Dr. phil., theol.
Peter Beer

Theologe, Pädagoge und Professor an der Päpstlichen Universität Gregoriana in Rom
Peter Beer (privat)

Peter Beer, geboren 1966, ist promovierter Theologe und Pädagoge sowie Professor am "Institute of Anthropology. Interdisciplinary Studies on Human Dignity and Care“ der Päpstlichen Universität Gregoriana in Rom. Von 2009 bis 2019 war er Generalvikar im Erzbistum München und Freising und damit der zweitmächtigste Mann nach Kardinal Reinhard Marx. 

2020 wurde er zum Professor am Zentrum für Kinderschutz (Center for Childprotection, CCP) der Päpstlichen Universität Gregoriana in Rom ernannt. Im selben Jahr gab er sein Amt als Generalvikar auf. Als Grund gab er in einem Interview mit der "Zeit" sein Scheitern im Kampf gegen die Beschützer von Missbrauchstätern an. "Wir haben keine Einzelfälle von Missbrauch, sondern ein System", so Beer. Die Institution habe "schändlich" agiert - und sträube sich damals wie heute gegen Aufklärungsbemühungen.

"Wenn du Hierarchien angreifst, Herrschaftswissen transparent machen willst, wird blockiert und zurückgeschossen", berichtet er. Beer selbst habe alles versucht gegen die Täterschützer. "Aber ich konnte den Apparat letztlich kaum ändern." Die Kirche könne sich selbst nicht aufklären: "Das ist meine bittere Erfahrung."

Heute unterrichtet er ohne Priesterkragen an der Uni und stellt sich große Fragen zur Zukunft der Kirche.

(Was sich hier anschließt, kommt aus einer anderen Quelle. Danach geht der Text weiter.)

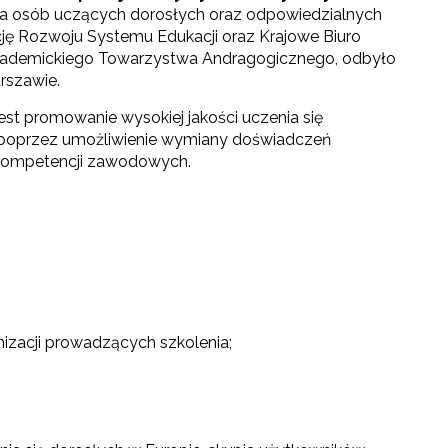
la osób uczących dorosłych oraz odpowiedzialnych
cję Rozwoju Systemu Edukacji oraz Krajowe Biuro
ademickiego Towarzystwa Andragogicznego, odbyło
arszawie.
st promowanie wysokiej jakości uczenia się
. poprzez umożliwienie wymiany doświadczeń
 kompetencji zawodowych.
izacji prowadzących szkolenia;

Ist Bedeutungsverlust etwas schlechtes? Hätten wir uns als Institution nicht schon viel früher hinterfragen müssen? Sind Reformideen wie der Synodale Weg und die Weltsynode die wahre Antwort auf die Probleme der Kirche? 

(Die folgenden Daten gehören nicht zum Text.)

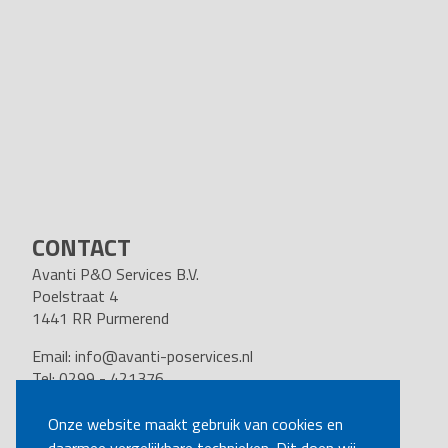
CONTACT
Avanti P&O Services B.V.
Poelstraat 4
1441 RR Purmerend
Email:
info@avanti-poservices.nl
Tel: 0299 - 421376
BTW nummer: 8191.62.322.B.01
Kvk nummer: 37140121
Onze website maakt gebruik van cookies en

Beer selbst wurden im Missbrauchsgutachten des Erzbistums München und Freising bescheinigt, dass er Missbrauchsfälle zwar aufklären wollte, aber auf erbitterte interne Widerstände gestoßen sei. Die unabhängigen Gutachter der Anwaltskanzlei Westpfahl Spilker Wastl (WSW) attestierten Beer - wie auch Kardinal Marx - eine grundsätzliche Offenheit für die Thematik des sexuellen Missbrauchs, warfen ihm aber unangemessenes Verhalten in vier Fällen vor.

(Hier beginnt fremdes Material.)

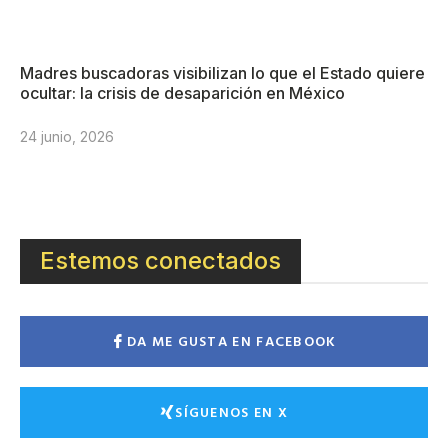
Madres buscadoras visibilizan lo que el Estado quiere
ocultar: la crisis de desaparición en México
24 junio, 2026
Estemos conectados
DA ME GUSTA EN FACEBOOK
SÍGUENOS EN X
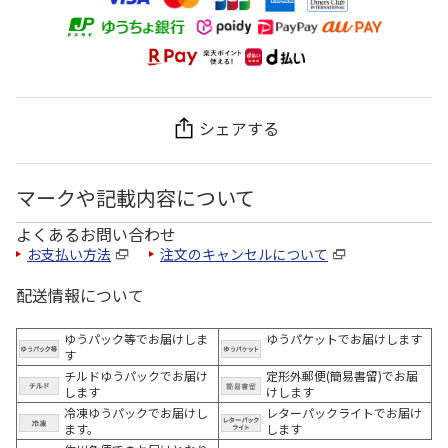
シェアする
マークや記載内容について
よくあるお問い合わせ
お支払い方法
注文のキャンセルについて
配送情報について
ゆうパック等でお届けしま
ゆうパケットでお届けします
す
チルドゆうパックでお届け
定形外郵便(簡易書留)でお届
します
けします
冷凍ゆうパックでお届けし
レターパックライトでお届け
ます。
します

Beer sagte dazu, er wolle "keine Entschuldigungen" für seine Fehler suchen: "Die sind passiert, dafür bin ich verantwortlich, so wie ich als Generalvikar für die gesamte Organisation des Erzbistums die Letztverantwortung trug." Das Missbrauchsgutachten sieht er als Chance für einen Neuanfang für die katholische Kirche: "Wir müssen verstehen: Kritik ist nicht zu unserem Schaden, sondern Bedingung für einen Neuanfang."